Het is nu haast niet meer voor te stellen, maar eind jaren ‘50 hadden wij op zo’n 50 (!) jongens zeggen en schrijven één gekleurde klasgenoot: Tinus Louis. Ik herinner me hem als een bijzonder aardige Indonesische jongen met een heel mooi taalgebruik (inclusief de voor ons Limburgers ongebruikelijke rollende rrrr) én …… prachtig witte tanden. Ik weet tegenwoordig niet meer wat van die twee aspecten het belangrijkst is. Dit laatste geldt trouwens ook voor een andere klasgenoot, Loeki Koch uit de Joost van den Vondelstraat. Niet direct een hoogvlieger, maar Loeki speelde met een soort Elvis-gitaar wél de sterren van de hemel!
Naast Tinus en Loeki zat ook Martin Swakhoven van de Holleweg bij mij in de klas. Tijdens een gymnastiekles gooide een broeder uit kwaadheid een massief houten oefenstok naar Martin. Wat toen gebeurde was voor mij een openbaring: Martin gooide die onmiddellijk per kerende post terug! Zó’n vorm van fysiek verzet had ik nog nooit in mijn weliswaar jonge leven meegemaakt. Het heeft mij onlangs niet verbaasd, dat je bij het googlen naar de naam Martin Swakhoven uitkomt bij allerlei sites van het Korps Mariniers. Mogelijk is voor Martin’s latere loopbaan de basis gelegd in de gymzaal van de Broederschool op Molenberg…
Vakantiewerk bij Philips Molenberg
Tot slot nog één van mijn herinneringen aan die goeie ouwe Molenberg. Ik zal een jaar of 15, 16 zijn geweest toen ik vakantiewerk mocht gaan doen bij ‘de Philips’ aan de Jan Campertstraat. Van heinde en verre kwamen hier ’s ochtends tientallen bussen aangereden met vooral veel jonge vrouwen.
Zij werkten achter schermen in de assemblage van – ik dacht – radiobuizen. Wanneer in de grote fabriekshal op de radio, bijvoorbeeld tijdens het populaire programma Arbeidsvitaminen, een plaatje werd gedraaid dat men mooi vond, ging prompt een woud van zwaaiende handen de lucht in. Die zanger of zangeres had ’t bij de dames dan helemaal gemaakt. Om niet uit de toon (sic) te vallen, zwaaide ik maar een beetje schaapachtig mee.
Vanwege brandgevaar mocht onder geen beding in die Philipsfabriek worden gerookt.
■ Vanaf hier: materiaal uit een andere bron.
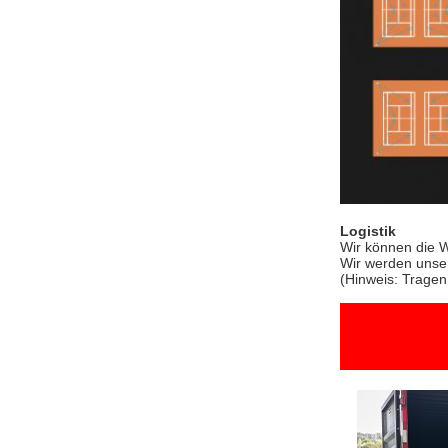
Logistik
Wir können die W
Wir werden unse
(Hinweis: Tragen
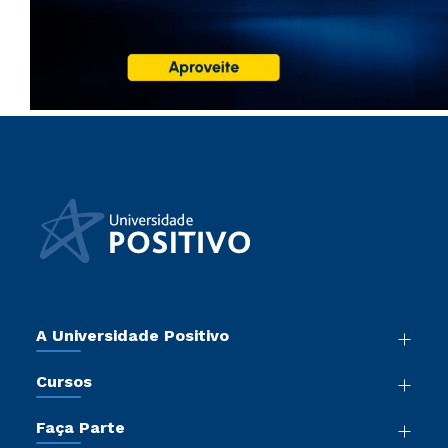
A Universidade Positivo
Nossa História
Cursos
Sala de Imprensa
Graduação
Atos Normativos
Faça Parte
Pós-Graduação
Trabalhe Conosco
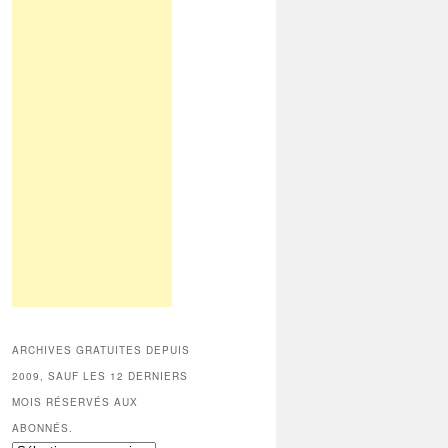
ARCHIVES GRATUITES DEPUIS
2009, SAUF LES 12 DERNIERS
MOIS RÉSERVÉS AUX
ABONNÉS.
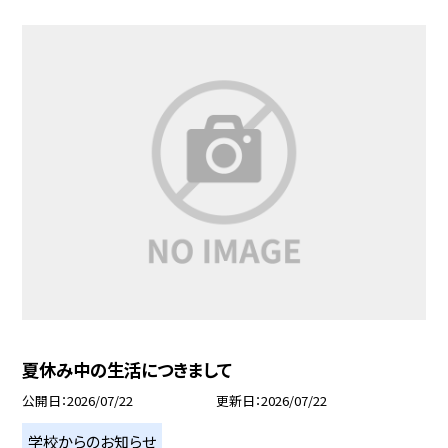
夏休み中の生活につきまして
公開日
2026/07/22
更新日
2026/07/22
学校からのお知らせ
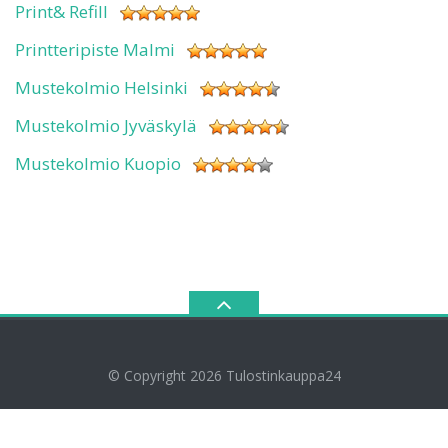
Print& Refill
Printteripiste Malmi
Mustekolmio Helsinki
Mustekolmio Jyväskylä
Mustekolmio Kuopio
© Copyright 2026
Tulostinkauppa24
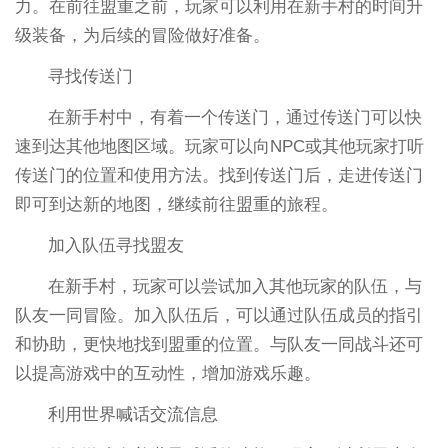
力。在前往盟重之前，玩家可以利用在新手村的时间升
级装备，为后续的冒险做好准备。
寻找传送门
在新手村中，有着一个传送门，通过传送门可以快
速到达其他地图区域。玩家可以向NPC或其他玩家打听
传送门的位置和使用方法。找到传送门后，走进传送门
即可到达新的地图，继续前往盟重的旅程。
加入队伍寻找盟友
在新手村，玩家可以尝试加入其他玩家的队伍，与
队友一同冒险。加入队伍后，可以通过队伍成员的指引
和协助，更快地找到盟重的位置。与队友一同战斗还可
以提高游戏中的互动性，增加游戏乐趣。
利用世界喊话交流信息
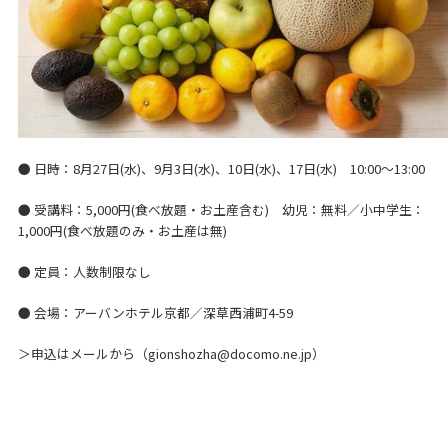
● 日時：8月27日(水)、9月3日(水)、10日(水)、17日(水) 10:00～13:00
● 受講料：5,000円(食べ放題・お土産含む) 幼児：無料／小中学生：
1,000円(食べ放題のみ・お土産は無)
● 定員：人数制限なし
● 会場：アーバンホテル京都／深草西浦町4-59
＞申込はメールから（gionshozha@docomo.ne.jp）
Hiervoor waren, net als tegenwoordig, aparte ruimtes. Sommige mensen (m/v) gingen echter naar het toilet op de afdeling met de mededeling ‘ Ben zo terug, ben effe een sigretje pisse’. Bijzonder om te zien vond ik de werkjassen van voornamelijk mannelijke Philipsmedewerkers. Bovenop de revers zat een driehoekje van een bepaalde kleur, dat voor iedere in- of outsider precies de rang in de pikorde van het bedrijf aangaf. Enigszins te vergelijken met de sterren, stippen en strepen waarmee ik een aantal jaren later te maken kreeg bij het Korps der Limburgse Jagers in Oirschot. Maar dát is weer een heel ander verhaal…
Mooi Verhaal.
De namen Loeki Koch en Martin Swakhoven zijn mij bekend.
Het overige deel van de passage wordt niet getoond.